▶ [TEXTO FORNECIDO]
----

O ex-ministro do Supremo Tribunal Federal Joaquim Barbosa costuma dizer que a vida pública no Brasil é "um apedrejamento constante". Porém, a partir de sexta-feira, ele deu um passo que o coloca novamente na posição de alvo: filiou-se ao Partido Socialista Brasileiro (PSB) e deve ser o candidato da sigla à Presidência.
Essa caminhada pode acabar no dia 7 de outubro, data de seu aniversário de 64 anos e também do primeiro turno das eleições. Se eleito, Barbosa será o primeiro presidente negro da história do Brasil.
Nascido em família pobre da pequena Paracatu (MG), pai pedreiro, primogênito de oito irmãos, Barbosa foi faxineiro como a mãe, digitador em gráfica, estudante de Direito em universidade pública. Depois vieram o mestrado e o doutorado no exterior, o cargo de procurador da República, ministro do Supremo Tribunal Federal (STF) e, depois, a presidência da Corte - também o primeiro negro nessa cadeira.
Barbosa surge como possível candidato carregando uma imagem de luta contra a corrupção, perfil criado durante o julgamento do mensalão, que condenou petistas históricos à prisão pela primeira vez. Agora, desponta no cenário eleitoral no momento em que políticos e partidos tradicionais são alvo de denúncias, processos e prisões. Um deles, por exemplo, foi quem indicou Barbosa ao STF: o ex-presidente Luiz Inácio Lula da Silva (PT) que foi preso.
Sua postura "rígida", condenando vários réus a anos de prisão, garantiu popularidade e capas de revistas semanais como um "homem que estava mudando" o país. Por outro lado, o conturbado julgamento também criou entre críticos uma imagem de juiz arrogante e intransigente. Um julgador que, ao defender suas teses, não aceitava opiniões contrárias. Foram muitas as discussões acaloradas com Ricardo Lewandowski, que era o revisor do processo.
Em um dos episódios, o relator afirmou que o colega de Corte fazia "vistas grossas" contra fatos que apontavam que os réus recebiam propina. Para ele, não era possível divergir de fatos.
Lewandowski se disse "estupefato" com a declaração, acrescentando que Barbosa não aceitava quem o contrariasse. O presidente do STF na época, Ayres Britto, concordou com Lewandowski e disse que fatos podem ser interpretados de formas diferentes por diversas pessoas.
Joaquim Barbosa, ou Joca, seu apelido, saiu de Paracatu no começo dos anos 1970. Tinha 16 anos. Queria fugir da pobreza e estudar. Acabou fazendo um bico de faxineiro em um tribunal de Justiça em Brasília antes de entrar na profissão de digitador na gráfica do Senado.
Trabalhava à noite, digitando textos para o Jornal do Senado, enquanto terminava o antigo 2º grau em uma escola pública.
Logo depois, passou no vestibular de Direito na Universidade de Brasília (UnB), tida como um dos polos de resistência estudantil à ditadura militar que regia o país.
Era um época conturbanda na UnB. Em 6 de julho de 1977, a universidade foi invadida por tropas militares comandadas pela ditadura.

----

[Registros]
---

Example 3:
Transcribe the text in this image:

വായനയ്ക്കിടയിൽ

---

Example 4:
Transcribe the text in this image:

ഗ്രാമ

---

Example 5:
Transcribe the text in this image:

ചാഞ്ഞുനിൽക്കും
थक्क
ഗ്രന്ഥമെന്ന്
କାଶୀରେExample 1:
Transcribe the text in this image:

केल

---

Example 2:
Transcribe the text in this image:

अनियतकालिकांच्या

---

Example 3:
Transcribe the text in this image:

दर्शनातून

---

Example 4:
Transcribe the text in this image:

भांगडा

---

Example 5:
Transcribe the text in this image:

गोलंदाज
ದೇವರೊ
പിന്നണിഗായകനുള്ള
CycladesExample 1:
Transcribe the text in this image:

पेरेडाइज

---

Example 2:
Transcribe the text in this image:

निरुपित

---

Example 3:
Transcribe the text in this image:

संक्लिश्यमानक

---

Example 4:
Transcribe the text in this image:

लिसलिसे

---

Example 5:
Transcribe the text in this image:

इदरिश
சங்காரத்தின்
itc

----

▶ [O QUE SE PEDE] Continue o texto sobre Joaquim Barbosa a partir do ponto em que ele termina. Os itens não precisam ser consultados.

▶ [RESPOSTA ABAIXO]
Estudantes foram presos; e professores e funcionários, intimados. O estopim foi uma greve que estudantes e professores declararam para dar um fim às agressões que sofriam. Por coincidência, a intervenção na universidade veio depois de estudantes de Direito pedirem um habeas corpus, reinvindicando o direito de assistir às aulas durante a greve - Barbosa não fazia parte desse grupo.
Em entrevista recente, ele lembrou dessa época. "Assisti a muitas aulas com policiais na porta, vi colegas sendo presos na saída da faculdade."
No ano seguinte, Barbosa fez parte de um coletivo de alunos de Direito que assumiu o Diretório Acadêmico da universidade, rompendo uma direção anterior que era mais idenficada com a direita.
O então aluno não atuava de forma extensiva no movimento estudantil que combatia o regime. Sua militância era mais na área jurídica, segundo José Geraldo de Sousa Junior, contemporâneo de Barbosa na universidade.
"Ele foi uma das pessoas que criaram um núcleo na UnB que dava apoio jurídico para pessoas pobres sem acesso a advogados", lembra Sousa Junior, hoje professor de Direito na UnB. "Foi um núcleo inovador, porque na época não existia Defensoria Pública."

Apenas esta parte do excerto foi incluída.